■ BRIEF: Reproduce the text of every row below word for word, and leave the pictures out of your answer.

■ DATA SHOWN:
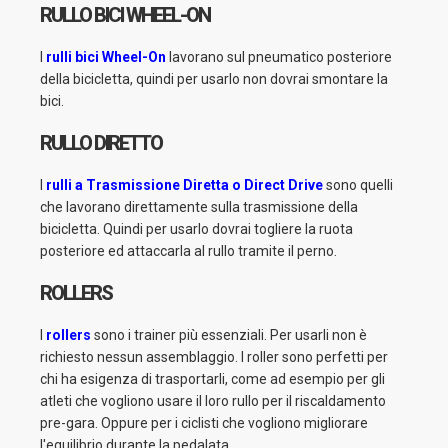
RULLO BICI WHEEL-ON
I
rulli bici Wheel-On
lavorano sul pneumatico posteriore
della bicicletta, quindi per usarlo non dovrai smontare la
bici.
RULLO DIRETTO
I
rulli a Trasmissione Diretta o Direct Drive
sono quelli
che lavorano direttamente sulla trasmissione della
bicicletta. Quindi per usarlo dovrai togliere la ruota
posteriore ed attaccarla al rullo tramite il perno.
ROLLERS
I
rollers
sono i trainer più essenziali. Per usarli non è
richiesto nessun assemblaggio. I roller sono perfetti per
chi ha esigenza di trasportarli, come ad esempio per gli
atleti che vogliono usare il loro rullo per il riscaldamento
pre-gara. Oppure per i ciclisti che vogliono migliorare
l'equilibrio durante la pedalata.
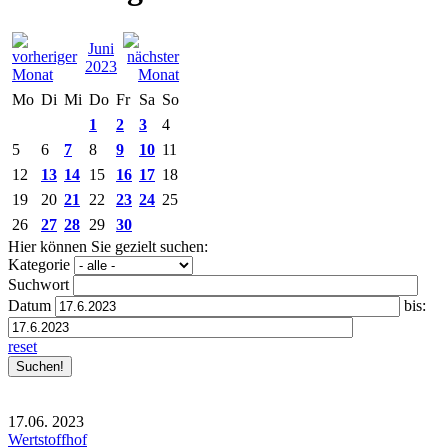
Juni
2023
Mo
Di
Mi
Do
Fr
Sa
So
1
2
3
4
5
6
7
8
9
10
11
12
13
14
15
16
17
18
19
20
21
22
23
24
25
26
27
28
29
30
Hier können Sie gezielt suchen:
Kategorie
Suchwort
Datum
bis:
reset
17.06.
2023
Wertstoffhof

■ ANSWER SPACE:
RULLO BICI WHEEL-ON
I
rulli bici Wheel-On
lavorano sul pneumatico posteriore
della bicicletta, quindi per usarlo non dovrai smontare la
bici.
RULLO DIRETTO
I
rulli a Trasmissione Diretta o Direct Drive
sono quelli
che lavorano direttamente sulla trasmissione della
bicicletta. Quindi per usarlo dovrai togliere la ruota
posteriore ed attaccarla al rullo tramite il perno.
ROLLERS
I
rollers
sono i trainer più essenziali. Per usarli non è
richiesto nessun assemblaggio. I roller sono perfetti per
chi ha esigenza di trasportarli, come ad esempio per gli
atleti che vogliono usare il loro rullo per il riscaldamento
pre-gara. Oppure per i ciclisti che vogliono migliorare
l'equilibrio durante la pedalata.
Juni
2023
Mo
Di
Mi
Do
Fr
Sa
So
1
2
3
4
5
6
7
8
9
10
11
12
13
14
15
16
17
18
19
20
21
22
23
24
25
26
27
28
29
30
Hier können Sie gezielt suchen:
Kategorie
Suchwort
Datum
bis:
reset
17.06.
2023
Wertstoffhof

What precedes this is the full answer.